___ Input records

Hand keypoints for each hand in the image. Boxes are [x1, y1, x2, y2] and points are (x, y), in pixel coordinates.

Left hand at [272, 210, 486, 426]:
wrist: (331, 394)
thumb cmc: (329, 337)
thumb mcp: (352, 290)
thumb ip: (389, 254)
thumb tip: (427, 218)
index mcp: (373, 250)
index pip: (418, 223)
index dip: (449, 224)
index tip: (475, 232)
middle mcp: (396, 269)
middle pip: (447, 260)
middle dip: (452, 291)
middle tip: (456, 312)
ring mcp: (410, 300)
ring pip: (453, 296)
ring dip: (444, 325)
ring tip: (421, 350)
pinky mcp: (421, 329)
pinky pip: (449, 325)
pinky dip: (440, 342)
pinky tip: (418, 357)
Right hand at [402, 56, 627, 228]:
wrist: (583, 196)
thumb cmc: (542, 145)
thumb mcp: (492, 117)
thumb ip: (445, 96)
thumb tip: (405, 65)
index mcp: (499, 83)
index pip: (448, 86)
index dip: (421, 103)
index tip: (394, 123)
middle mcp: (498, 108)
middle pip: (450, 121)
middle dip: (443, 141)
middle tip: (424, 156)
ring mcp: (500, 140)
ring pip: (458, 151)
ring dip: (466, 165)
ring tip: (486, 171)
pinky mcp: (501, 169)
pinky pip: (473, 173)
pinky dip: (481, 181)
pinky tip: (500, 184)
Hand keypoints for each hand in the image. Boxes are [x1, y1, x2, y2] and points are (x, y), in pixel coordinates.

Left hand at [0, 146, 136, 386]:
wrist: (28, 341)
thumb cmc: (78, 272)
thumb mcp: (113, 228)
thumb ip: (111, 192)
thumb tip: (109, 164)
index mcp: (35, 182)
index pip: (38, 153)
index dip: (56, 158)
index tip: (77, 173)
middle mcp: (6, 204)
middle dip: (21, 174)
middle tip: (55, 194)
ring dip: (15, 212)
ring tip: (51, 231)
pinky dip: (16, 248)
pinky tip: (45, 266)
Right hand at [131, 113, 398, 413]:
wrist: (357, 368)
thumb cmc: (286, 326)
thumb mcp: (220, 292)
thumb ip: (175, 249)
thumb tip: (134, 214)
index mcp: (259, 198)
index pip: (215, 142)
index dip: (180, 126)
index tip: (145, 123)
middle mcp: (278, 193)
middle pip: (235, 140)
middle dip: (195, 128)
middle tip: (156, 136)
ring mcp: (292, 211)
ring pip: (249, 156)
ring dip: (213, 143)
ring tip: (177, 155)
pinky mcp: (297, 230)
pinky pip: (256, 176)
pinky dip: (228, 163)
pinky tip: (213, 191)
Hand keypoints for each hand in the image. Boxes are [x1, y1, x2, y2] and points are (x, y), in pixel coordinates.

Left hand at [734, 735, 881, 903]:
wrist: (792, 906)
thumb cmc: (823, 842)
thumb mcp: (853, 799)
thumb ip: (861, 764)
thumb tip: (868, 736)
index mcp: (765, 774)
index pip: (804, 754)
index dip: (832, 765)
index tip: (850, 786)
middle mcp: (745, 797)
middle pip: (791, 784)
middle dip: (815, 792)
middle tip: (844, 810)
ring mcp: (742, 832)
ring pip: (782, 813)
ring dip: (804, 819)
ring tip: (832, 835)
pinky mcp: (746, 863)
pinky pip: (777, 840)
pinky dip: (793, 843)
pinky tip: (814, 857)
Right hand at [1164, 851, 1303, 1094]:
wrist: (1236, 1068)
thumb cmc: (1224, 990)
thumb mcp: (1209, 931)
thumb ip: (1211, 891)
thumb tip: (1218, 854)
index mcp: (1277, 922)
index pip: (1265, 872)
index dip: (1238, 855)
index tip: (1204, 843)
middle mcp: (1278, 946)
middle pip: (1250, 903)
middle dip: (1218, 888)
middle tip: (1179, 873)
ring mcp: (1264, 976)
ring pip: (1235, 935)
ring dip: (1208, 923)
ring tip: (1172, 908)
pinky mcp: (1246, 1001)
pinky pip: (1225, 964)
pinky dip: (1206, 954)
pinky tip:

______

## Work to complete
Retype the entries precisely as they stand.

## The answer
Hand keypoints for each hand in the image. Boxes are [x1, y1, x2, y2] and points are (x, y), in pixel coordinates.

Left hand at [272, 210, 486, 426]:
wrist: (331, 394)
thumb cmc: (329, 337)
thumb mcp: (352, 290)
thumb ip: (389, 254)
thumb tip: (427, 218)
index mcp: (373, 250)
index pip: (418, 223)
index dip: (449, 224)
index tip: (475, 232)
middle mcp: (396, 269)
middle pip: (447, 260)
middle dip: (452, 291)
middle tip: (456, 312)
ring mcp: (410, 300)
ring pip: (453, 296)
ring dip: (444, 325)
ring tip: (421, 350)
pinky mcp: (421, 329)
pinky pip: (449, 325)
pinky dip: (440, 342)
pinky tip: (418, 357)
Right hand at [402, 56, 627, 228]:
wrist: (583, 196)
thumb cmc: (542, 145)
thumb mcp: (492, 117)
thumb ip: (445, 96)
thumb tip: (405, 65)
index mcp: (499, 83)
index pip: (448, 86)
index dip: (421, 103)
index tip: (394, 123)
middle mcp: (498, 108)
middle pip: (450, 121)
middle dip: (443, 141)
middle tip: (424, 156)
ring mcp: (500, 140)
ring pip: (458, 151)
ring dip: (466, 165)
ring tip: (486, 171)
pinky mcp: (501, 169)
pinky pip: (473, 173)
pinky dip: (481, 181)
pinky tip: (500, 184)
Hand keypoints for each hand in the image. Boxes are [x1, y1, x2, y2] and points are (x, y), in pixel coordinates.

Left hand at [0, 146, 136, 386]:
wrist: (28, 341)
thumb cmc: (78, 272)
thumb mcp: (113, 228)
thumb ip: (111, 192)
thumb tip: (109, 164)
index mcp: (35, 182)
index pip: (38, 153)
index dip: (56, 158)
index tip: (77, 173)
middle mcp: (6, 204)
middle dip: (21, 174)
middle tip: (55, 194)
ring dip: (15, 212)
ring tip: (51, 231)
pinky dip: (16, 248)
pinky tip: (45, 266)
Right hand at [131, 113, 398, 413]:
wrist: (357, 368)
thumb cmc: (286, 326)
thumb mcp: (220, 292)
thumb ip: (175, 249)
thumb tip: (134, 214)
index mcp: (259, 198)
index pip: (215, 142)
index dip: (180, 126)
index tip: (145, 123)
middle mcp: (278, 193)
middle pip: (235, 140)
middle dip: (195, 128)
middle tip: (156, 136)
ring mcp: (292, 211)
ring pip: (249, 156)
ring dip: (213, 143)
ring tip: (177, 155)
pinky mcp: (297, 230)
pinky pip: (256, 176)
pinky dip: (228, 163)
pinky tip: (213, 191)
Hand keypoints for each hand in the image. Boxes are [x1, y1, x2, y2] and points are (x, y), in pixel coordinates.

Left hand at [734, 735, 881, 903]:
wrist: (792, 906)
thumb cmc: (823, 842)
thumb mcp: (853, 799)
thumb ip: (861, 764)
thumb tip: (868, 736)
index mcp: (765, 774)
index pip: (804, 754)
index dip: (832, 765)
index tip: (850, 786)
middle mcp: (745, 797)
middle pip: (791, 784)
middle dip: (815, 792)
middle tip: (844, 810)
ring mcp: (742, 832)
ring pip: (782, 813)
ring dip: (804, 819)
ring tip: (832, 835)
pinky mcp: (746, 863)
pinky pip: (777, 840)
pinky dip: (793, 843)
pinky tip: (814, 857)
Right hand at [1164, 851, 1303, 1094]:
wrist: (1236, 1068)
thumb cmc: (1224, 990)
thumb mcp: (1209, 931)
thumb ip: (1211, 891)
thumb tip: (1218, 854)
index mcp: (1277, 922)
index pip: (1265, 872)
index dip: (1238, 855)
index tip: (1204, 843)
middle mcp: (1278, 946)
middle pip: (1250, 903)
middle dip: (1218, 888)
middle tip: (1179, 873)
ring mcp: (1264, 976)
ring pip: (1235, 935)
ring dip: (1208, 923)
ring tip: (1172, 908)
pinky mcp: (1246, 1001)
pinky pip: (1225, 964)
pinky dip: (1206, 954)
pinky tip:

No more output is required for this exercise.